今回の求人では土木施工管理事業に関わる技術者を募集します。「半端な気持ちで陸前高田を復興させることはできないと考えて、これまで仕事に取り組んできました。」と語る代表取締役 金野常彦(こんのつねひこ)さんに、これまでの主な施工実績や仕事にかける想いを伺いました。
「奇跡の一本松の基礎工事も当社で行いました。一本松の写真を撮るときのことも考えて、見た目が綺麗になるように、その枝葉の向きもしっかり計算しましたね。本当はもっと枝があったけど、時間が経つにつれて折れたりして、形が変わってきています。
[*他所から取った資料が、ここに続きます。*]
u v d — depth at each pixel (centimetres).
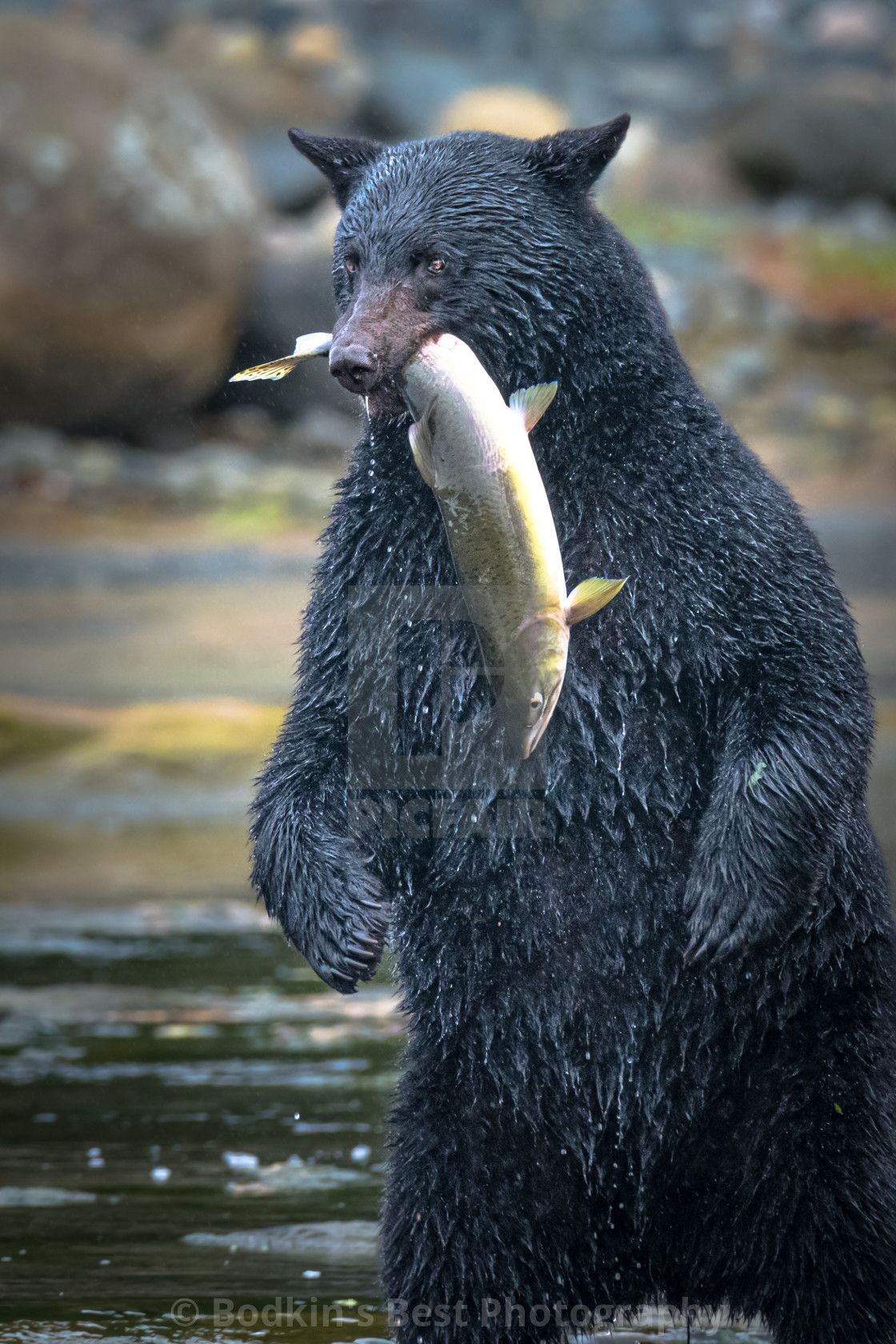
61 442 6531
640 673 1199
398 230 1227
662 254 8100
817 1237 1168
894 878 2305
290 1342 1220
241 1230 1423
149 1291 1303
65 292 6294
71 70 6397
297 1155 1588
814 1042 1188
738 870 1154
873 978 1216
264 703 3862
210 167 6525
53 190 6241
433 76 9606
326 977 1198
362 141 1359
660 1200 1216
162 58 8738
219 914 2556
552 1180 1220
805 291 8094
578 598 1105
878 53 10575
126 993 2142
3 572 5372
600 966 1204
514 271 1225
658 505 1210
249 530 5969
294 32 9800
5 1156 1585
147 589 5281
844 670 1196
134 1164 1565
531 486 1093
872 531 5838
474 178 1238
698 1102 1199
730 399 7294
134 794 3262
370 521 1253
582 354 1232
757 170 9044
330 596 1264
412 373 1110
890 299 8075
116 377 6469
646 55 10775
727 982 1193
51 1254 1370
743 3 11219
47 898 2633
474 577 1108
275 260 6806
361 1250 1388
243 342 6788
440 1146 1213
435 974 1227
『うちで作ったんだよ』なんて東京の親戚に言ったら、東京で自慢しようって言ってくれましたね。」
「もともと完成していた防潮堤の表面はコンクリートだったけど、より景観を美しくしたいという要望があって、斜面を芝生に張り替えました。高田松原の周辺の土地の整備に関しては、震災後から8年以上ずっと続いていますね。」
陸前高田市には、高田松原の海岸沿いおよそ全長2キロを超える広大な土地に、市を象徴する多くの設備があります。2021年、震災後初の海びらきが行われた「高田松原海水浴場」、復興のシンボルである「奇跡の一本松」、野球場・サッカー場・公園を備えた「高田松原運動公園」、震災前から変わらずにある「古川沼」などです。
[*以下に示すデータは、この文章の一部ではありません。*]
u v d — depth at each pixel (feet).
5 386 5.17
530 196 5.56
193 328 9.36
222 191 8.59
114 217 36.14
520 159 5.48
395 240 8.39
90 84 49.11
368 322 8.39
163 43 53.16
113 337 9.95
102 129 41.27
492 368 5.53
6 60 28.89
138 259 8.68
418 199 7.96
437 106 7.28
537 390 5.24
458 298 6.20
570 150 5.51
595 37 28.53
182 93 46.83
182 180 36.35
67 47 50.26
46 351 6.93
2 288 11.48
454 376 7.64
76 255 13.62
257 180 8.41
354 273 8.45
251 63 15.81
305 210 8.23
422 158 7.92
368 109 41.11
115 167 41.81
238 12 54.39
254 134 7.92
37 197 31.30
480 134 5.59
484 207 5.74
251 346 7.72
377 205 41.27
丸常工業では、高田松原海水浴場の防潮堤やその駐車場、着替え室、シャワー室、奇跡の一本松の基礎工事、高田松原運動公園全般やその歩道の整備、古川沼に架かる橋の手すり、護岸工事、景観緑化などさまざまな施工を行なってきました。震災により、まちの施設がほぼ被災した陸前高田市。市の復興を象徴する施設を数多く手がけて、復興をハード面から支え続けている企業だということが施工事例から、よく分かります。
また金野社長には、これからの時代をつくる若い世代に土木や建築に携わってもらい、土木や建築に興味のある方にはできるだけバックアップしたいという考えがあるそうです。
「たとえば、土木建設業に興味があるけど、資格がないという人には、会社で経費を持って資格を取らせています。現状も通学している人が1人いますね。本人のやる気があって管理者になりたいという思いがあれば会社でその時間と経費を支援したいと考えています。まずは、とにかく相談してもらえたらと思いますね。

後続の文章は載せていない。